As for the comments. Yes. But at least they're there, and quite often helpful. Plenty of times I've read other docs where I wished they had commenting but alas didn't.

1 comments

The comments are only needed because the documentation is often wrong or confused. And, of course, usually most of the comments are wrong too.

Other languages don't need comments because they at least aim to have documentation that's correct.

If you find the documentation wrong or confused please let us know. https://bugs.php.net/ We do our best. I was granted access some ten years ago and whenever I find a confusing page I fix it. I know there has been terrible pieces before but for the last oh five or six years I don't really find anything too bad. Please let us know what you found wrong. Thanks!
I was mostly responding to the idea in an ancestor comment that PHP has unusually good documentation (better than that of other languages), "best of all" having comments.

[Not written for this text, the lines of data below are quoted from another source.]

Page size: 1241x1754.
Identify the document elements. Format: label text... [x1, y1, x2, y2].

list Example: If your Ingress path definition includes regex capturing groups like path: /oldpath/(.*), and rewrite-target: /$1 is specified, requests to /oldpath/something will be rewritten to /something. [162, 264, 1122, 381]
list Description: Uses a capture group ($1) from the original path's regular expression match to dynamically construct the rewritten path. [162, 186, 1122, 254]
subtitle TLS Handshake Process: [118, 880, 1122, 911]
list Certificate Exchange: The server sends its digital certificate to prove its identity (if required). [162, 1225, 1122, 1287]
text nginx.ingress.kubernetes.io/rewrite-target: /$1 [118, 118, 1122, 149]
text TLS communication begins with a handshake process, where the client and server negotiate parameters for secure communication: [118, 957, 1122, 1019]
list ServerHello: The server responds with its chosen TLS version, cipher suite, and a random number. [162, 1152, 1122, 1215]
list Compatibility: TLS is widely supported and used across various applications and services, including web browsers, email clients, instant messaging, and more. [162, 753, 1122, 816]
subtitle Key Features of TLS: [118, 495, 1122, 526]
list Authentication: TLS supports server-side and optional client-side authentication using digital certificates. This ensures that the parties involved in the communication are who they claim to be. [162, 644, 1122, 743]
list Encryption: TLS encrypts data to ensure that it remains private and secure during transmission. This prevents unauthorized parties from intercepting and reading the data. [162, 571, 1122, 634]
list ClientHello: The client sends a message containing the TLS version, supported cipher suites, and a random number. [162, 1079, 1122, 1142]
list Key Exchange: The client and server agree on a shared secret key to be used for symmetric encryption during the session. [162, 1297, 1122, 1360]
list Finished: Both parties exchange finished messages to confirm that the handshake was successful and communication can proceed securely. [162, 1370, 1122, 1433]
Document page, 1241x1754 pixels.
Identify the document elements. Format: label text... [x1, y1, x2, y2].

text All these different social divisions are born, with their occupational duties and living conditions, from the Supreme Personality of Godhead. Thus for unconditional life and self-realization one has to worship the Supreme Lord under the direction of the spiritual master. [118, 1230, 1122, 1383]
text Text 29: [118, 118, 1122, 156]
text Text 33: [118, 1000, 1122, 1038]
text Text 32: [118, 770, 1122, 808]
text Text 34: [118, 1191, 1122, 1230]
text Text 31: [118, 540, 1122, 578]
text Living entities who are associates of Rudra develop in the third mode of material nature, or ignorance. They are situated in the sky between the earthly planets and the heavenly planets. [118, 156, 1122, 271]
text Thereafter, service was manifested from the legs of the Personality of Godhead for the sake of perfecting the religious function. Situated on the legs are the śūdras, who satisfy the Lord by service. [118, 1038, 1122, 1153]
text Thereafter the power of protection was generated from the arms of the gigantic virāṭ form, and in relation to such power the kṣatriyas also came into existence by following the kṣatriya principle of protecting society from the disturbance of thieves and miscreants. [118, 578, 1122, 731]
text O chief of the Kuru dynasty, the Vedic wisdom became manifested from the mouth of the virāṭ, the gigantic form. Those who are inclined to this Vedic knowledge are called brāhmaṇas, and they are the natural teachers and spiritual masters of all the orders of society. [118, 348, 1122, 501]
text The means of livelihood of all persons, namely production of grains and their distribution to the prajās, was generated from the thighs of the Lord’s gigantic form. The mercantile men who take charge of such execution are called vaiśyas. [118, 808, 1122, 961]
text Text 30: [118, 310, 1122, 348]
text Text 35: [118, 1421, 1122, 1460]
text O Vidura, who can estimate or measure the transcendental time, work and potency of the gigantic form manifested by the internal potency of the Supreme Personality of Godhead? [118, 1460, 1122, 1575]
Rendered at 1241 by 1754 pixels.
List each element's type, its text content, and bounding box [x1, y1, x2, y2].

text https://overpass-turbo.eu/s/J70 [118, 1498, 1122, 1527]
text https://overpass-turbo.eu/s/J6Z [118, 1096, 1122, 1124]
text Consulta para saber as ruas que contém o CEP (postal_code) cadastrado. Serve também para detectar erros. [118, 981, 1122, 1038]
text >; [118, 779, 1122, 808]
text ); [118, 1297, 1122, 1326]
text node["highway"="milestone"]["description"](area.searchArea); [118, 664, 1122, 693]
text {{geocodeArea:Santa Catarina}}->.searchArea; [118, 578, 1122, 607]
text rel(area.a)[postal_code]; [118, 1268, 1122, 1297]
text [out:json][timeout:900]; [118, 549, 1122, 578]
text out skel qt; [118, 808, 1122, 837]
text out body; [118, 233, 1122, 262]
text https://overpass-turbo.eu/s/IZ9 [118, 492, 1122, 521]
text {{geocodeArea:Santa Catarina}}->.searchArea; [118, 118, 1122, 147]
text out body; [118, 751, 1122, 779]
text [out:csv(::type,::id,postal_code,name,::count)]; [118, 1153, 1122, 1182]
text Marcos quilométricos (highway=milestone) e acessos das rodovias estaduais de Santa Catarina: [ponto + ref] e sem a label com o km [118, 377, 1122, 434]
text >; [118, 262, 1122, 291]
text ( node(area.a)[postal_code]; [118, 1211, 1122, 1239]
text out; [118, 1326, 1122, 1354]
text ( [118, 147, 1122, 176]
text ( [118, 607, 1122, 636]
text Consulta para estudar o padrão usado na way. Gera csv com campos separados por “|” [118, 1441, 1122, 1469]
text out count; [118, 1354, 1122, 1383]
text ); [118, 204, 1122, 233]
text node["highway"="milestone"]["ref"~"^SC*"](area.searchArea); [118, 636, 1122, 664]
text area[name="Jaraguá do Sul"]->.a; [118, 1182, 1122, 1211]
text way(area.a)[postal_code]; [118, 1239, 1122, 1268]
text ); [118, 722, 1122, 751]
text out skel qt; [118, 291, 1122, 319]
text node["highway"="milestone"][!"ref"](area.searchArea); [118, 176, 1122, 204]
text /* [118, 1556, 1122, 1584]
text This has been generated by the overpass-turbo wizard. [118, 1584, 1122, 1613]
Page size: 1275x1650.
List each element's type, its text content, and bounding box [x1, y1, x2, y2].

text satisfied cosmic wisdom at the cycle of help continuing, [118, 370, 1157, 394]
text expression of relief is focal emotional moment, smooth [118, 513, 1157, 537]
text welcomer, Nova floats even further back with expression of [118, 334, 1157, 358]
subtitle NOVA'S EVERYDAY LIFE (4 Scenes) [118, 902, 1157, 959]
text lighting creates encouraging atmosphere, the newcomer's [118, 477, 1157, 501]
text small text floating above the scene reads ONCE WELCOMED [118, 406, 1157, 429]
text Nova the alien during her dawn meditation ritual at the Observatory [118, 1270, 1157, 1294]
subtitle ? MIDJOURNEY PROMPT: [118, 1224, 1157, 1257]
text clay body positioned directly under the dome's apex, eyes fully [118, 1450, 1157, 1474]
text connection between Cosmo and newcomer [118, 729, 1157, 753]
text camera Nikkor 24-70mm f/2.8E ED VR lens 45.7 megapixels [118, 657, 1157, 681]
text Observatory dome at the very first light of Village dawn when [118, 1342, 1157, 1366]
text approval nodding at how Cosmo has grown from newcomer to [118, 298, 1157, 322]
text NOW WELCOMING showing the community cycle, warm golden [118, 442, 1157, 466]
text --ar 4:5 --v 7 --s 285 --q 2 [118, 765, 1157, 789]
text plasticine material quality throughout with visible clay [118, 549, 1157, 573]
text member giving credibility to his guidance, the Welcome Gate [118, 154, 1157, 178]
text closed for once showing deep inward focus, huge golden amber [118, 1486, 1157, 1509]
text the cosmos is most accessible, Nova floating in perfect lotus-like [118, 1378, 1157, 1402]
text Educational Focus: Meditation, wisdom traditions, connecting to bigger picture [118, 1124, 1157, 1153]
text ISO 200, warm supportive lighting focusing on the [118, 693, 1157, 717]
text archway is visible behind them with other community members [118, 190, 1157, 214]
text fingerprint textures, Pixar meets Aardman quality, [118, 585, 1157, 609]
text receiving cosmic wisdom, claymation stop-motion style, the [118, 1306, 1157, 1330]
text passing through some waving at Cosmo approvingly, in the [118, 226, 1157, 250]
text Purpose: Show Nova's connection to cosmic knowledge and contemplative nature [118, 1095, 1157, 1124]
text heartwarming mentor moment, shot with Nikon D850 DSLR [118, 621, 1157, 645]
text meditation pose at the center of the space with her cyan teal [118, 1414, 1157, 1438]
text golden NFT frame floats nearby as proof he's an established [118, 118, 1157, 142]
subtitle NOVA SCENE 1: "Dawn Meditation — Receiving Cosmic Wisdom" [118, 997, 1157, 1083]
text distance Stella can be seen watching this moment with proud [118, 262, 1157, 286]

I'm sure the PHP documentation is getting better all the time! Other languages also have good documentation, though. And as pushpop said in an earlier comment, the reason that the comments were useful historically is that the documentation was not always correct or complete. (Perhaps in part because the the language used to have a lot more unintended quirks?)

"Often wrong"? Really? By often, 50% more wrong than right or less? Or more? I can count on one hand the number of occasions I've found the documentation to be incorrect.
"Often" is a fuzzy term and it's used subjectively here. It doesn't mean "most of the documentation" (which would be the >50% goal post you're driving at). It simply means "a lot of the time $OP checks the docs". It might be the case that the only time they need to check the docs is for some of the more advanced features of PHP where errors are more likely to be found in the docs. While you could correctly argue "selection bias", it doesn't still take away from the OPs perspective that it often happens to him.
I don't see it that way. The comments are there to prevent others from re-inventing the wheel, to share insights, etc. Yes, sometimes that also highlights a "bug" or some other "flaw" but that's the rare exception.

Maybe it would help if you listed some links to language docs that you feel the rest should use as benchmarks?